Alabama is often called the Heart of Dixie

November 28, 2012 8:19 am

Alabama
Alabama is often called the Heart of Dixie. Dixie is an old nickname for the Southern . No one is sure where the name Dixie comes from. But a song called “Dixie” made the name popular in the 1800s. Alabama has played an important role in the history of the American South.
Facts About Alabama
Capital
Montgomery
Population
4,630,000 people
Rank among states in population
23rd
Major cities
Birmingham, Montgomery, Mobile
Area
52,400 square miles
136,000 square kilometers
Rank among states in area
30th
Statehood
December 14, 1819, the 22nd state
State nickname
The Yellowhammer State
Name for residents
Alabamans
State bird
Yellowhammer
State flower
Camellia
State tree
Southern Pine
Abbreviation
AL
FORESTS AND FLATLAND
Alabama became the 22nd state on December 14, 1819. The state takes its name from the Alabama River. The river was named after a Native American tribe that once lived there. They were called the Alibamon people.
The Appalachian Mountains extend into northeastern Alabama. Most of Alabama is rolling hills and prairies. Forests cover much of this land.
Southern Alabama is flatter than the rest of the state. The land becomes swampy near the coast, along the Gulf of Mexico. Southern Alabama has a damp, warm climate. You’ll see Spanish moss hanging from the trees and you might even spot an alligator lurking in a swamp!
COTTON WAS KING
Cotton planters helped Alabama grow in the early 1800s. For a long time, cotton was the main crop in Alabama’s economy. It was grown mostly in an area of southern Alabama called the Black Belt. The Black Belt has black, fertile soil that is good for crops.
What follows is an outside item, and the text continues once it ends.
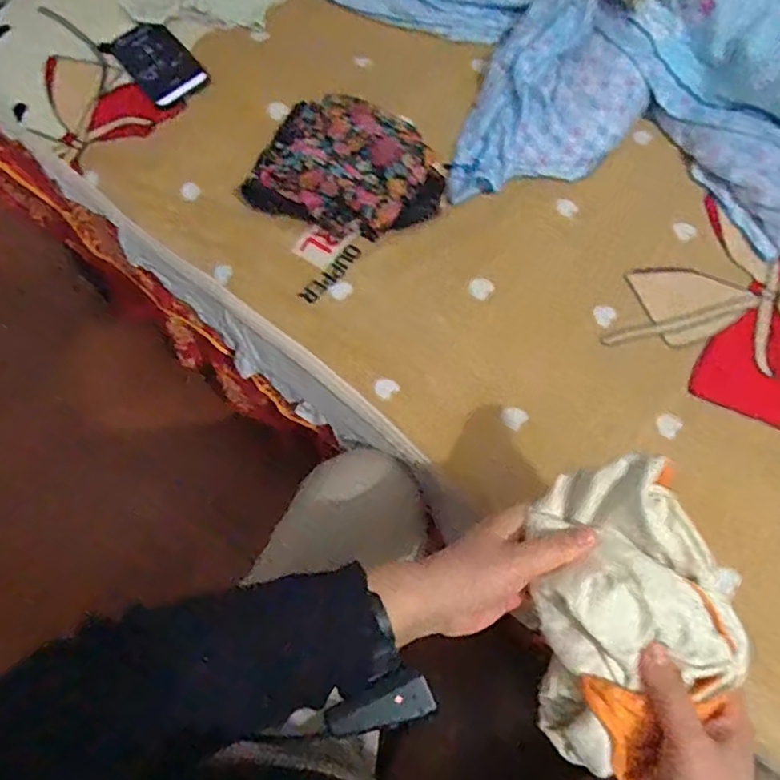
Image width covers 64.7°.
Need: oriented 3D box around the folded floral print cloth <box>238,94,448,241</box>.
[{"bbox_3d":[-0.041,-0.232,0.645,0.195,0.067,0.143,15,63,9],"label":"folded floral print cloth"}]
Large cotton plantations flourished in the Black Belt. The plantations depended on the labor of slaves, who harvested the crop by hand.
The Civil War (1861-1865) ended slavery and the plantation system. But something else destroyed cotton farming. In 1915, a small beetle called the boll weevil came to Alabama. It caused so much damage to cotton crops that farmers began to grow other crops like soybeans and peanuts. They also began to raise cattle and chickens.
Today, farmers still grow cotton in Alabama. But corn, peanuts, and soybeans are more important crops. Manufacturing has become the heart of Alabama’s economy.
CAPITAL OF THE CONFEDERACY
Montgomery, Alabama, is sometimes called the Cradle of the Confederacy. That’s because 11 Southern states met in Montgomery in 1861 and declared themselves a separate country. They called themselves the Confederate States of America, or the Confederacy. The song “Dixie” became their anthem. The American Civil War was fought to bring the Confederate States back into the United States.
Montgomery became the first capital of the Confederacy. Jefferson Davis was elected president of the Confederacy. He took office in the Alabama Capitol Building in Montgomery. The capital later moved to Richmond, Virginia.
ALABAMA CITIES
Montgomery is the capital of Alabama. It’s located on the Alabama River in the Black Belt region. But it’s not the state’s biggest city.
Alabama’s biggest city is Birmingham. It’s a manufacturing center. Large mineral deposits are found nearby. Many of these deposits are used in making steel.
Mobile is a busy port near the Gulf of Mexico. French colonists founded Mobile. Many of Mobile’s attractive, old houses and gardens reflect its French past.
CIVIL RIGHTS MOVEMENT
Like most Southern states, Alabama was once segregated. That means that black Americans weren’t allowed to mix with white Americans in schools, on buses, and even in restaurants.
In 1954, a young minister named Martin Luther King, Jr., became pastor of the Dexter Avenue Baptist Church in Montgomery. He became the main leader in the civil rights movement. The civil rights movement was an effort to gain basic rights for black Americans. Many important events in the civil rights movement took place in Alabama.
In 1955, in Montgomery, a woman named Rosa Parks refused to give her seat on a bus to a white man. She was arrested. For a year, blacks protested by refusing to ride buses in Montgomery. This was the first big protest in the United States that aimed at changing segregation. In 1956, a court ordered an end to segregation on Montgomery buses.
Today in Montgomery you can visit the Civil Rights Memorial. It honors 40 people who died while supporting the civil rights movement.
SPACE CAMP
Have you ever thought about space travel? In Alabama, you can see what it’s like. Huntsville, Alabama, is home to the United States Space and Rocket Center. It has spaceships and a missiles museum. It’s Alabama’s biggest tourist attraction.
It also has Space Camp for kids. At Space Camp, kids spend a week doing what astronauts do—training for space missions! You fly in a simulated (imitation) space shuttle, experience weightlessness, and learn about life in space. It’s fun, but it’s hard work, too.